In his 1964 book Understanding Media, Marshall McLuhan discussed media and technologies as ‘extensions of ourselves’ and claimed that the nature of those extensions shaped both the nature of who we are and the affordances of our actions in the present technological environment. Jos de Mul developed this idea further in 2009, with respect to our creative relationship with contemporary computer technologies as an environment - a platform for innovation and creativity:
“Used not as a (necessarily impoverished) replacement of the human mind but as an extension of the human mind, the computer can even be regarded as an amplifier of human creativity and playfulness.”
So, as both a context and an amplifier of human creativity, we can think of the Physical Internet as postdigital - not just in the sense of being something that comes ‘after’ digital technology, but rather in terms of moving beyond the restrictions of what have now become ‘traditional’ forms of digital thinking and making.
To put it another way, human and imaginative potential is continuously enabled by ubiquitous connected computer technologies. In practice, the seeding of disruptive innovation does not occur through the ‘use’ of digital technologies, but by inhabiting a physical space characterised by connectivity and integration between what are usually considered to be distinct and separate physical and digital realms. And not just inhabiting that space, but exploring what’s possible, kicking at its edges, playing - and importantly, playing together - within it.
Creating new literacies
To play together is to speak together. In order for that collaborative experimentation to take place (and in direct response to it), new languages are developed - and those languages require that we also develop new literacies.
Now, literacy is not simply the ability to read.

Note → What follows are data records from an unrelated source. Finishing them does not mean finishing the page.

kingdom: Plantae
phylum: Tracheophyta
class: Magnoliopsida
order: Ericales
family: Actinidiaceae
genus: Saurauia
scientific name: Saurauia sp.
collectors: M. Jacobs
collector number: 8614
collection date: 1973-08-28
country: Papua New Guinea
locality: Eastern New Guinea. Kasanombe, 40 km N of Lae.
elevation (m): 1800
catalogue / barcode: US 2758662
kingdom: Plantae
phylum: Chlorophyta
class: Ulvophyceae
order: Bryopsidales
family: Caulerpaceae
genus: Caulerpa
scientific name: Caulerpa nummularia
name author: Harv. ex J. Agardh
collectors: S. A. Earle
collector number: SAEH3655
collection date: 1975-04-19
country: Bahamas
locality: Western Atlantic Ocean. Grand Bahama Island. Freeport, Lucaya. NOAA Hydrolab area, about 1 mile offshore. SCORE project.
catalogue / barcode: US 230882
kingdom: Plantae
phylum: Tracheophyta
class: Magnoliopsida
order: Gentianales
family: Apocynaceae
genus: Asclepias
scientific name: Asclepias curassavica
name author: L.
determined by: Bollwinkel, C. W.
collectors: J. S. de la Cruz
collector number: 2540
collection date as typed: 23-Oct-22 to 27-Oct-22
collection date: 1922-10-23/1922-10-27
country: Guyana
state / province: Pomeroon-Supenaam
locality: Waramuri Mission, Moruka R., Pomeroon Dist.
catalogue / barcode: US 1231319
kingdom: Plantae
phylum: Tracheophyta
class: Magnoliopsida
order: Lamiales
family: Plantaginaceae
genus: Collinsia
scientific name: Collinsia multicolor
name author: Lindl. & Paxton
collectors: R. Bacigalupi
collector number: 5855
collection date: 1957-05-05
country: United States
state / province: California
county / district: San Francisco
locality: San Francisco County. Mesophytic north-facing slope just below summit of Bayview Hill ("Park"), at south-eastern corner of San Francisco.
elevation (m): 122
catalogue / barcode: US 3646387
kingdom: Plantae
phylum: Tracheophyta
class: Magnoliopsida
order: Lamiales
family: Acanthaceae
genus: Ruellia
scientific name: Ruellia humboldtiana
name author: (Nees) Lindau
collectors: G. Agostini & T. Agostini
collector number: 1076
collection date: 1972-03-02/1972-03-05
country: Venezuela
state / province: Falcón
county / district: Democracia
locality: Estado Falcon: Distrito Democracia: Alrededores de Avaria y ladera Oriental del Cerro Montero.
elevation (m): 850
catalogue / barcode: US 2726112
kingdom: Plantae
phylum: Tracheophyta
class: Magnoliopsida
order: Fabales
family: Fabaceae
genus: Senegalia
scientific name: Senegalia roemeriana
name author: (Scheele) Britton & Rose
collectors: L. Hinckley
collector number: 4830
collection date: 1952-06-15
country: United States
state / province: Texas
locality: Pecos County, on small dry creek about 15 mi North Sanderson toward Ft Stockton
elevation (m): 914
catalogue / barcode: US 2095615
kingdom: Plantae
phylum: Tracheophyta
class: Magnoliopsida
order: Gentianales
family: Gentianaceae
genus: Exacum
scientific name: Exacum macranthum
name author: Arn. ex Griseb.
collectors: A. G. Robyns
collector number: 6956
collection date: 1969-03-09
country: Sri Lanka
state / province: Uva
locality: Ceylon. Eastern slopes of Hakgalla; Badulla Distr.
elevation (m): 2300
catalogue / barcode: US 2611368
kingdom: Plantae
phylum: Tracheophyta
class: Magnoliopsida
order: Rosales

It’s the ability to read and write. It is to have the facility to express and act in dialogue, to understand and be understood, to respond, negotiate, agree, dispute, create, examine, share and discuss.
Literacy is empowerment. This form of personal and group empowerment always takes place within a particular communicative space - in this instance, a physical internet space that contains a multiplicity of languages and hybrids that are not merely verbal, written, alphabetical or visual. Gesture, signalling, audio, neurofeedback, haptic technologies, sensor-driven data and other tools all become part of the way in which we form language in this space.
Developing vernaculars for rapid innovation
It is at the point at which these tools become abundant, accessible and affordable that these languages stop being formal and jargon-laden, and start to become part of the vernacular. To both understand and be understood in this environment is to have the capacity to adapt to the parameters and affordances of the technocultural ecosystem. This is what allows for rapid innovation to take place at the speed of conversation.
That’s where we’re at now. It’s this literacy, this facility with an emergent and increasingly vernacular form of expression and communication that drives #MTFLabs and allows innovators from a hugely diverse range of backgrounds to experiment, create and collaborate. And it’s how not just new innovations, but new kinds of innovation can be created, new products and services imagined, and new markets established.
So when we say we place music at the centre of innovation across all industries, this is what we mean. We’re not just talking about coming up with new types of musical instruments or clever apps for music distribution. We’re not even just talking about music in healthcare, audio signal processing for heavy machinery, sonification of satellite data, or sound design for gaming applications, though we’re interested in all of those things.
We’re talking about music as a social glue and as a platform that enables our community of brilliant innovators to springboard into new ideas about new kinds of hybrid and sustainable projects that would otherwise be unthinkable. And not just new ideas - new kinds of collaborative ideas that are enabled by entirely new categories of thinking, powered by entirely new modes of communication and dialogue in the physical internet.